Your goal:
Every line below from the one containing "Dalam konsep modern" through the one containing "modern dan sentuhan alam." must be transcribed exactly. Omit all lines outside that stretch.

Source data:

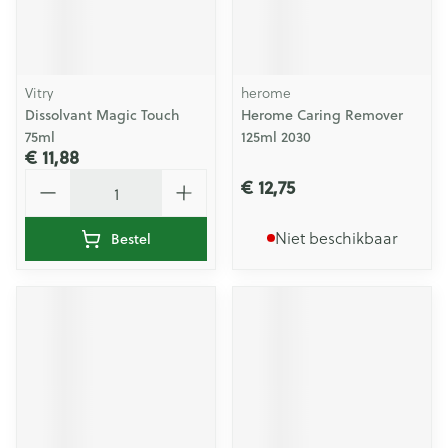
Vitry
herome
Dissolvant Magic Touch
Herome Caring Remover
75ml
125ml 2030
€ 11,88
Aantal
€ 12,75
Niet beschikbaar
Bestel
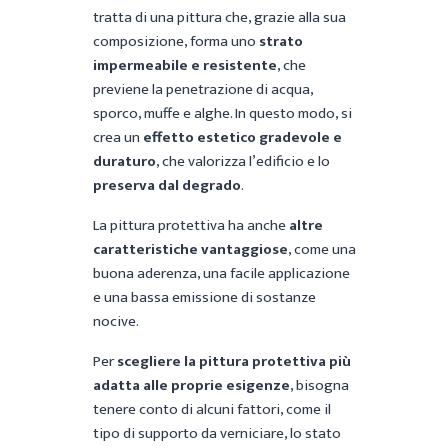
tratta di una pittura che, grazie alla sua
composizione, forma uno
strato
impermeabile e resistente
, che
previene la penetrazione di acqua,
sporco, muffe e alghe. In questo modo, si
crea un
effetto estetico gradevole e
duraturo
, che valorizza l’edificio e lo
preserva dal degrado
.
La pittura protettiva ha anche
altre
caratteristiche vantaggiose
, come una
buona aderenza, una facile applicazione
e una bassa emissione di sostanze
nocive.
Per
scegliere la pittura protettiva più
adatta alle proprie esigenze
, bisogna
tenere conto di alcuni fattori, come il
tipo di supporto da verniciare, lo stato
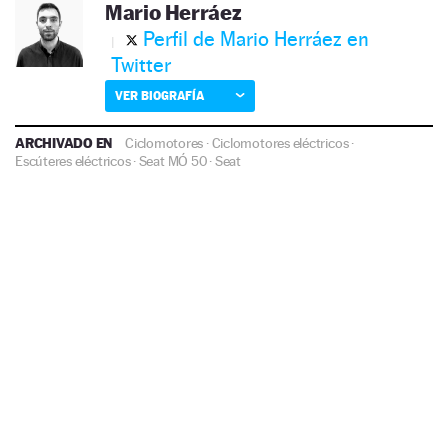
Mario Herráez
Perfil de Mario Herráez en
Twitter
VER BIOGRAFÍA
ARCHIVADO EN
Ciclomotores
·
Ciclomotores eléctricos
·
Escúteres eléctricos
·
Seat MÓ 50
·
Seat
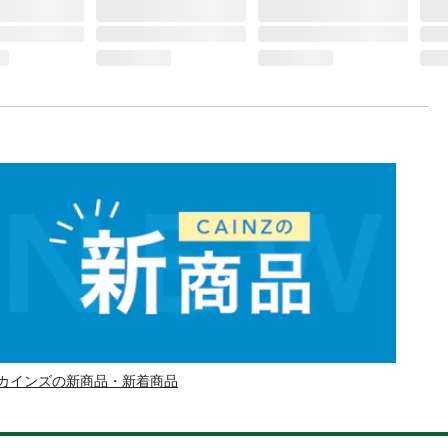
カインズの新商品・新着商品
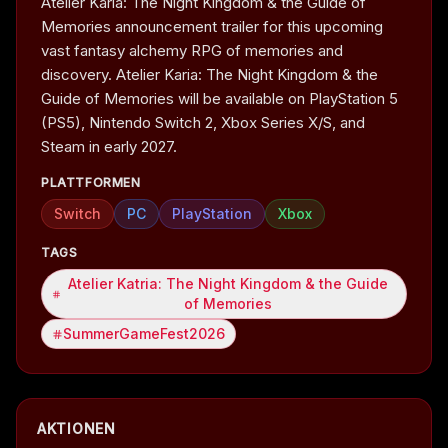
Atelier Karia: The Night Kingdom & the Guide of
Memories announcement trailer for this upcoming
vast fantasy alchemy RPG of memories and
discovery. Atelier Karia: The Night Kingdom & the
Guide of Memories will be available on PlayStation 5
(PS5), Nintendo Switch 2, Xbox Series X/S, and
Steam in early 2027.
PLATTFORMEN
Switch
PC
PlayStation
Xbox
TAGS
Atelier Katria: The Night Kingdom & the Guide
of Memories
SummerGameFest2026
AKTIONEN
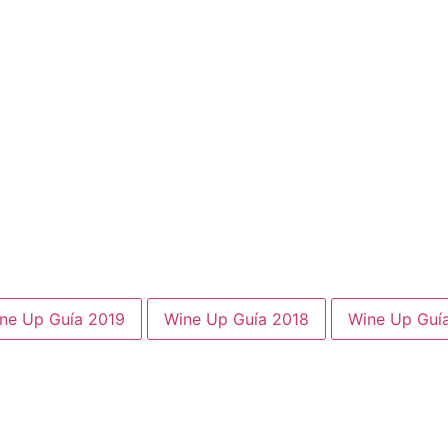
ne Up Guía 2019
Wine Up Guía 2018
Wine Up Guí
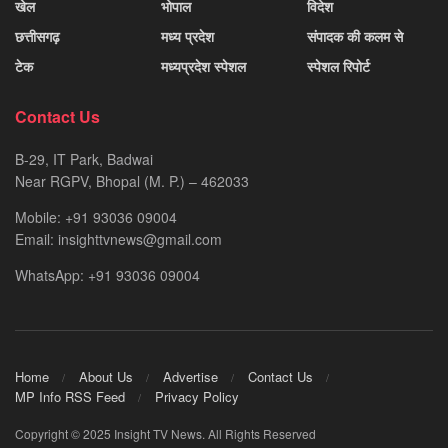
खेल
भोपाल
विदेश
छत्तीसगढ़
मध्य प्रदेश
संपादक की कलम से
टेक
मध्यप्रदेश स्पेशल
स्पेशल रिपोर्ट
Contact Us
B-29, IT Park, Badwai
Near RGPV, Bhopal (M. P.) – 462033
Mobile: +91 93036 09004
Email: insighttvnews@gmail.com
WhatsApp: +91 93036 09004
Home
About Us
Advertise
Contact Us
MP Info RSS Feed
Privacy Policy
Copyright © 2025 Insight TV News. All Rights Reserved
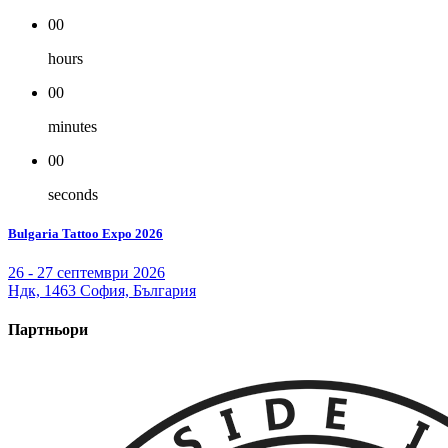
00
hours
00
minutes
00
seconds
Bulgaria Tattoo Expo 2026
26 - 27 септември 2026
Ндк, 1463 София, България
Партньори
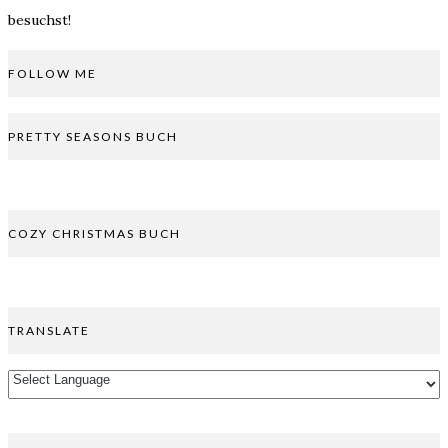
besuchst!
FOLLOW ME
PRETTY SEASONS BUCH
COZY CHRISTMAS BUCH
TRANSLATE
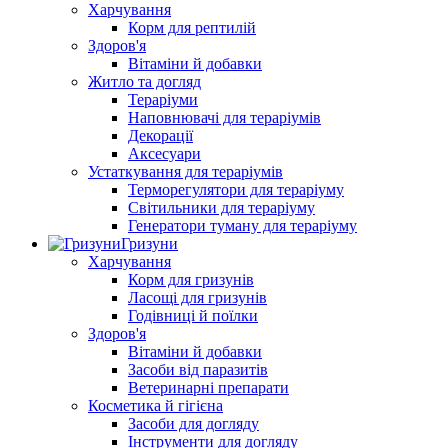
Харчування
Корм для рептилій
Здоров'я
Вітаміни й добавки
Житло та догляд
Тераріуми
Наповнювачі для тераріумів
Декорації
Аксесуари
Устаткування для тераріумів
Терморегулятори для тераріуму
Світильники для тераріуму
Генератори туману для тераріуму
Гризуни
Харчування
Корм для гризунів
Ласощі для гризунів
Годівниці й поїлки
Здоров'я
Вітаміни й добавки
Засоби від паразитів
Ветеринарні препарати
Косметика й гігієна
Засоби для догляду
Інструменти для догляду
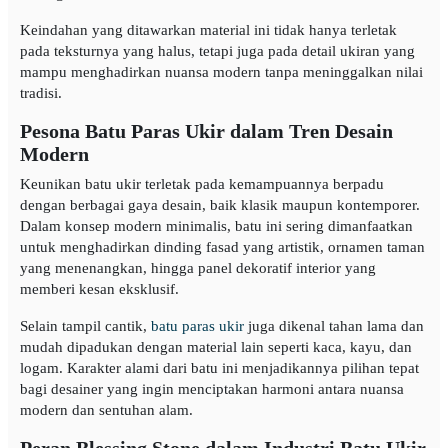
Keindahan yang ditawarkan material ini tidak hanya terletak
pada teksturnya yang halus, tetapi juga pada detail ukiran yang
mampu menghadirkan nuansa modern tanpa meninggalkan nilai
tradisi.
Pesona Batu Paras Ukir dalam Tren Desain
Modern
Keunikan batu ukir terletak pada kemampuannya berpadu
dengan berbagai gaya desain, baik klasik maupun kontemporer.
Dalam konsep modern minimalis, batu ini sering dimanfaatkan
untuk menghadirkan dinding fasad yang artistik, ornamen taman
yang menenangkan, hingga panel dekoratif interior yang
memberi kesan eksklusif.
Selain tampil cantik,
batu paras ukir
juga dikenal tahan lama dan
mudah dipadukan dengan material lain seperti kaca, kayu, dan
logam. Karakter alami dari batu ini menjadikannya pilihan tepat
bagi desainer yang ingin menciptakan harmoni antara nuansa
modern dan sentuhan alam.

--

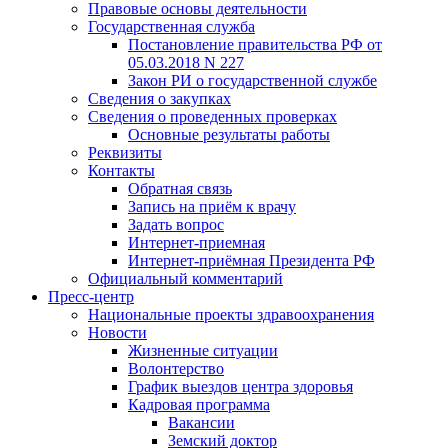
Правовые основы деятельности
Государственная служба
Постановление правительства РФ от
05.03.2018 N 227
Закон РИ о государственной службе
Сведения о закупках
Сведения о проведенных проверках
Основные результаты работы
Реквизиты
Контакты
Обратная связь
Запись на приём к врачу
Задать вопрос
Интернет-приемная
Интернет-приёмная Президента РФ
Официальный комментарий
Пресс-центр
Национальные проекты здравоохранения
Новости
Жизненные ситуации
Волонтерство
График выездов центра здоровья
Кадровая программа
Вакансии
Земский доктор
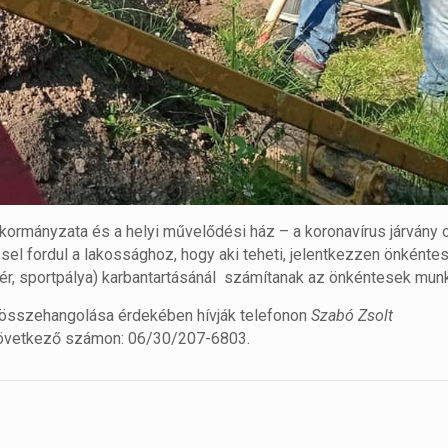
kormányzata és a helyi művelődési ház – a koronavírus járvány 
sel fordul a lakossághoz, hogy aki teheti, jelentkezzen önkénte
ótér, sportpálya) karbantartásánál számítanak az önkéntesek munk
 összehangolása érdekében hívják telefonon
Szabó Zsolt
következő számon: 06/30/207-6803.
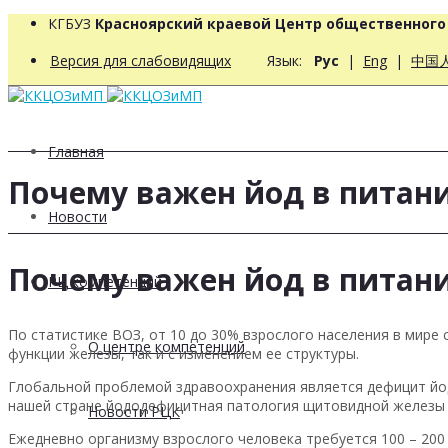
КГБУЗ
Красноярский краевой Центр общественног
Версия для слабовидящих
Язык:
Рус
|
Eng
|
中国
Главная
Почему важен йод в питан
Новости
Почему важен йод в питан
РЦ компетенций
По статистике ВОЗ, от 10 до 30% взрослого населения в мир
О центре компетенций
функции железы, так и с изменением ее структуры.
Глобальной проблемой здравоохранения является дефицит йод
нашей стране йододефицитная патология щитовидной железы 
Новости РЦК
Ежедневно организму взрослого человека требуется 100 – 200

Task answer:
Dalam konsep modern minimalis, batu ini sering dimanfaatkan
untuk menghadirkan dinding fasad yang artistik, ornamen taman
yang menenangkan, hingga panel dekoratif interior yang
memberi kesan eksklusif.
Selain tampil cantik,
batu paras ukir
juga dikenal tahan lama dan
mudah dipadukan dengan material lain seperti kaca, kayu, dan
logam. Karakter alami dari batu ini menjadikannya pilihan tepat
bagi desainer yang ingin menciptakan harmoni antara nuansa
modern dan sentuhan alam.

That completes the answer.